Decades of apprehension over Hong Kong’s long-term viability have surfaced repeatedly, underscoring deep-seated anxieties about the city’s destiny. In February 2024, Stephen Roach, former Morgan Stanley Asia chair, ignited controversy by declaring “Hong Kong is over,” highlighting a convergence of domestic and external challenges. Roach reiterated his warning last year, pointing to diminished political autonomy following the 2020 national security law, the adverse effects of mainland China’s economic stagnation, and Hong Kong’s precarious position amid US-China tensions.
Contrary to Roach’s pessimism, Hong Kong’s leadership has mobilized to challenge this narrative. The city recently claimed the top spot for IPO fundraising and secured a high ranking in the Z/Yen Global Financial Centres Index, trailing only New York and London. These achievements fuel the “Hong Kong is back” campaign, emphasizing resilience and adaptability in a shifting global economy.

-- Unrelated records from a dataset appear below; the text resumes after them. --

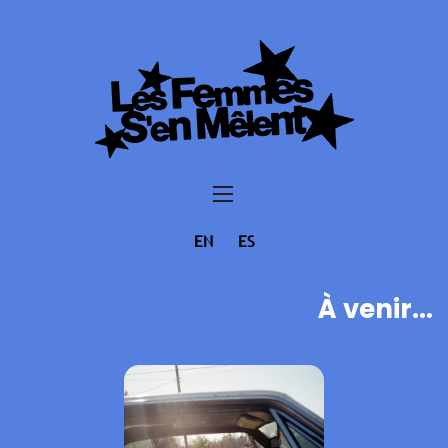
EN
ES
À venir...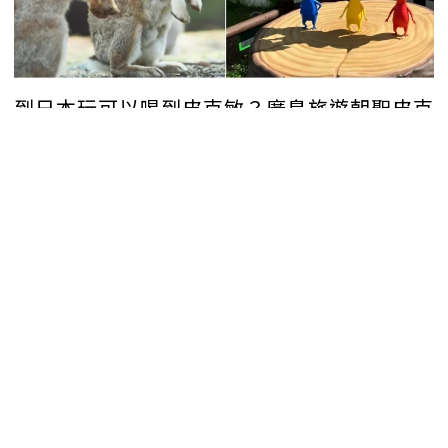
到日本玩可以喝到皮克敏？廣島旅遊朝聖皮克
敏公園、兔島、千年神社！
日本
文／旅奇傳媒編輯部
2026-05-29 10:49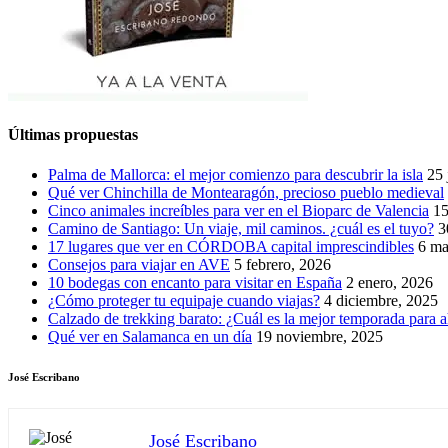
Últimas propuestas
Palma de Mallorca: el mejor comienzo para descubrir la isla
25 
Qué ver Chinchilla de Montearagón, precioso pueblo medieval
Cinco animales increíbles para ver en el Bioparc de Valencia
15
Camino de Santiago: Un viaje, mil caminos. ¿cuál es el tuyo?
3
17 lugares que ver en CÓRDOBA capital imprescindibles
6 ma
Consejos para viajar en AVE
5 febrero, 2026
10 bodegas con encanto para visitar en España
2 enero, 2026
¿Cómo proteger tu equipaje cuando viajas?
4 diciembre, 2025
Calzado de trekking barato: ¿Cuál es la mejor temporada para a
Qué ver en Salamanca en un día
19 noviembre, 2025
José Escribano
José Escribano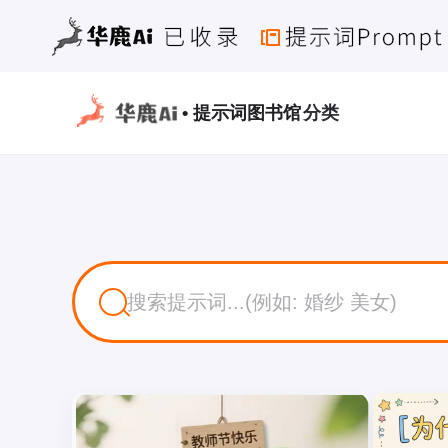
• 提示词图书馆
分类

At the heart of this debate lies a pivotal question: How can Hong Kong sustain its status as a premier financial hub amid evolving capital flows, geopolitical fragmentation, and regulatory changes?Anthony Cheung, a public administration professor at the Education University of Hong Kong, argues that the city must redefine its role. As its traditional bridge between China and global markets weakens, Hong Kong’s institutional strengths and wealth accumulation capacity offer new pathways to maintain relevance.